WHAT TO DO:
Format every line of all the items below as a numbered list, leaving out blank lines.

Stored records
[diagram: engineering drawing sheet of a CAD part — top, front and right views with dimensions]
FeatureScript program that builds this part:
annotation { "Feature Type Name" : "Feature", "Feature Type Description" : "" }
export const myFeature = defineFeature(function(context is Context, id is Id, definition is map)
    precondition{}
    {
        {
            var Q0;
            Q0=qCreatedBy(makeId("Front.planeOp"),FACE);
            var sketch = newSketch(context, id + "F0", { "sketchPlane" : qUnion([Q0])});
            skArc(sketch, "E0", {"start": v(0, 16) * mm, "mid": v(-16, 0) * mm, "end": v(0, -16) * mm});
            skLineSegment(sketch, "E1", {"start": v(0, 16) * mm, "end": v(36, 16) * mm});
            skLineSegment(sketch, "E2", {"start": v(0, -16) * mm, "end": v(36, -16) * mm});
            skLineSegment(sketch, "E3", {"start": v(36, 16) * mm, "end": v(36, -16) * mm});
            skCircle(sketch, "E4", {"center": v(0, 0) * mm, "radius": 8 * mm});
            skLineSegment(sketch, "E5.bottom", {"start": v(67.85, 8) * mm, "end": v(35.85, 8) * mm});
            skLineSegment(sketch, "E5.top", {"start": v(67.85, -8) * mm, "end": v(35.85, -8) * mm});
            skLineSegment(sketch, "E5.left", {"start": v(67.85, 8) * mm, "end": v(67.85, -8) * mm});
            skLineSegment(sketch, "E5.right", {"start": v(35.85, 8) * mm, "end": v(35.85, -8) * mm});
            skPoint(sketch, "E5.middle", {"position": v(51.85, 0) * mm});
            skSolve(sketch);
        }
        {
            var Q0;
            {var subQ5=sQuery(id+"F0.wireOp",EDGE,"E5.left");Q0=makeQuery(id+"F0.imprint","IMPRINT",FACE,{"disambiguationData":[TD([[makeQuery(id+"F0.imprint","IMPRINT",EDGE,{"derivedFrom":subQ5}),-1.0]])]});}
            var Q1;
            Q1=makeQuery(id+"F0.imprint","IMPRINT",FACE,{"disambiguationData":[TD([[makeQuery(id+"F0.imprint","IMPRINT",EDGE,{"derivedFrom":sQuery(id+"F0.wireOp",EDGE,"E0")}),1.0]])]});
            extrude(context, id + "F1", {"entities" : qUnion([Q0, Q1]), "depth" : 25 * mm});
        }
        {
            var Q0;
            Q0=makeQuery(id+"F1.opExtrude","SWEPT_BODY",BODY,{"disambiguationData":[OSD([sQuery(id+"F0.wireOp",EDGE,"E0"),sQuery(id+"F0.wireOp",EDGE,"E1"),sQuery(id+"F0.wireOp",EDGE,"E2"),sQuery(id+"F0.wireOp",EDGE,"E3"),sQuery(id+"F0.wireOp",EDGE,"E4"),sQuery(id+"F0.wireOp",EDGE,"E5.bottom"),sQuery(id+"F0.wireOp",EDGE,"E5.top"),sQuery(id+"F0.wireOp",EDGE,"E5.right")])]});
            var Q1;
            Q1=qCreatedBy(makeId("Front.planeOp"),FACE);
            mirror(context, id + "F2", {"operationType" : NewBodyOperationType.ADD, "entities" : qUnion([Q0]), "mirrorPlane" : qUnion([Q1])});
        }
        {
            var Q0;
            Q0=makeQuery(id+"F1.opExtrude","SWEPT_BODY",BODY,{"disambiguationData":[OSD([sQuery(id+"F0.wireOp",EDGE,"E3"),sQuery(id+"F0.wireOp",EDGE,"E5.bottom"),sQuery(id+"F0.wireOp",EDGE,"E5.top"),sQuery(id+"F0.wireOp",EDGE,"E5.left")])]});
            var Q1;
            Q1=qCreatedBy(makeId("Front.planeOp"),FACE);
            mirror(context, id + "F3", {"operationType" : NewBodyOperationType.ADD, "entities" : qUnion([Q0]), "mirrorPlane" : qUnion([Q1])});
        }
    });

FULL RESPONSE:
1. [diagram: engineering drawing sheet of a CAD part — top, front and right views with dimensions]
2. FeatureScript program that builds this part:
3. annotation { "Feature Type Name" : "Feature", "Feature Type Description" : "" }
4. export const myFeature = defineFeature(function(context is Context, id is Id, definition is map)
5.     precondition{}
6.     {
7.         {
8.             var Q0;
9.             Q0=qCreatedBy(makeId("Front.planeOp"),FACE);
10.             var sketch = newSketch(context, id + "F0", { "sketchPlane" : qUnion([Q0])});
11.             skArc(sketch, "E0", {"start": v(0, 16) * mm, "mid": v(-16, 0) * mm, "end": v(0, -16) * mm});
12.             skLineSegment(sketch, "E1", {"start": v(0, 16) * mm, "end": v(36, 16) * mm});
13.             skLineSegment(sketch, "E2", {"start": v(0, -16) * mm, "end": v(36, -16) * mm});
14.             skLineSegment(sketch, "E3", {"start": v(36, 16) * mm, "end": v(36, -16) * mm});
15.             skCircle(sketch, "E4", {"center": v(0, 0) * mm, "radius": 8 * mm});
16.             skLineSegment(sketch, "E5.bottom", {"start": v(67.85, 8) * mm, "end": v(35.85, 8) * mm});
17.             skLineSegment(sketch, "E5.top", {"start": v(67.85, -8) * mm, "end": v(35.85, -8) * mm});
18.             skLineSegment(sketch, "E5.left", {"start": v(67.85, 8) * mm, "end": v(67.85, -8) * mm});
19.             skLineSegment(sketch, "E5.right", {"start": v(35.85, 8) * mm, "end": v(35.85, -8) * mm});
20.             skPoint(sketch, "E5.middle", {"position": v(51.85, 0) * mm});
21.             skSolve(sketch);
22.         }
23.         {
24.             var Q0;
25.             {var subQ5=sQuery(id+"F0.wireOp",EDGE,"E5.left");Q0=makeQuery(id+"F0.imprint","IMPRINT",FACE,{"disambiguationData":[TD([[makeQuery(id+"F0.imprint","IMPRINT",EDGE,{"derivedFrom":subQ5}),-1.0]])]});}
26.             var Q1;
27.             Q1=makeQuery(id+"F0.imprint","IMPRINT",FACE,{"disambiguationData":[TD([[makeQuery(id+"F0.imprint","IMPRINT",EDGE,{"derivedFrom":sQuery(id+"F0.wireOp",EDGE,"E0")}),1.0]])]});
28.             extrude(context, id + "F1", {"entities" : qUnion([Q0, Q1]), "depth" : 25 * mm});
29.         }
30.         {
31.             var Q0;
32.             Q0=makeQuery(id+"F1.opExtrude","SWEPT_BODY",BODY,{"disambiguationData":[OSD([sQuery(id+"F0.wireOp",EDGE,"E0"),sQuery(id+"F0.wireOp",EDGE,"E1"),sQuery(id+"F0.wireOp",EDGE,"E2"),sQuery(id+"F0.wireOp",EDGE,"E3"),sQuery(id+"F0.wireOp",EDGE,"E4"),sQuery(id+"F0.wireOp",EDGE,"E5.bottom"),sQuery(id+"F0.wireOp",EDGE,"E5.top"),sQuery(id+"F0.wireOp",EDGE,"E5.right")])]});
33.             var Q1;
34.             Q1=qCreatedBy(makeId("Front.planeOp"),FACE);
35.             mirror(context, id + "F2", {"operationType" : NewBodyOperationType.ADD, "entities" : qUnion([Q0]), "mirrorPlane" : qUnion([Q1])});
36.         }
37.         {
38.             var Q0;
39.             Q0=makeQuery(id+"F1.opExtrude","SWEPT_BODY",BODY,{"disambiguationData":[OSD([sQuery(id+"F0.wireOp",EDGE,"E3"),sQuery(id+"F0.wireOp",EDGE,"E5.bottom"),sQuery(id+"F0.wireOp",EDGE,"E5.top"),sQuery(id+"F0.wireOp",EDGE,"E5.left")])]});
40.             var Q1;
41.             Q1=qCreatedBy(makeId("Front.planeOp"),FACE);
42.             mirror(context, id + "F3", {"operationType" : NewBodyOperationType.ADD, "entities" : qUnion([Q0]), "mirrorPlane" : qUnion([Q1])});
43.         }
44.     });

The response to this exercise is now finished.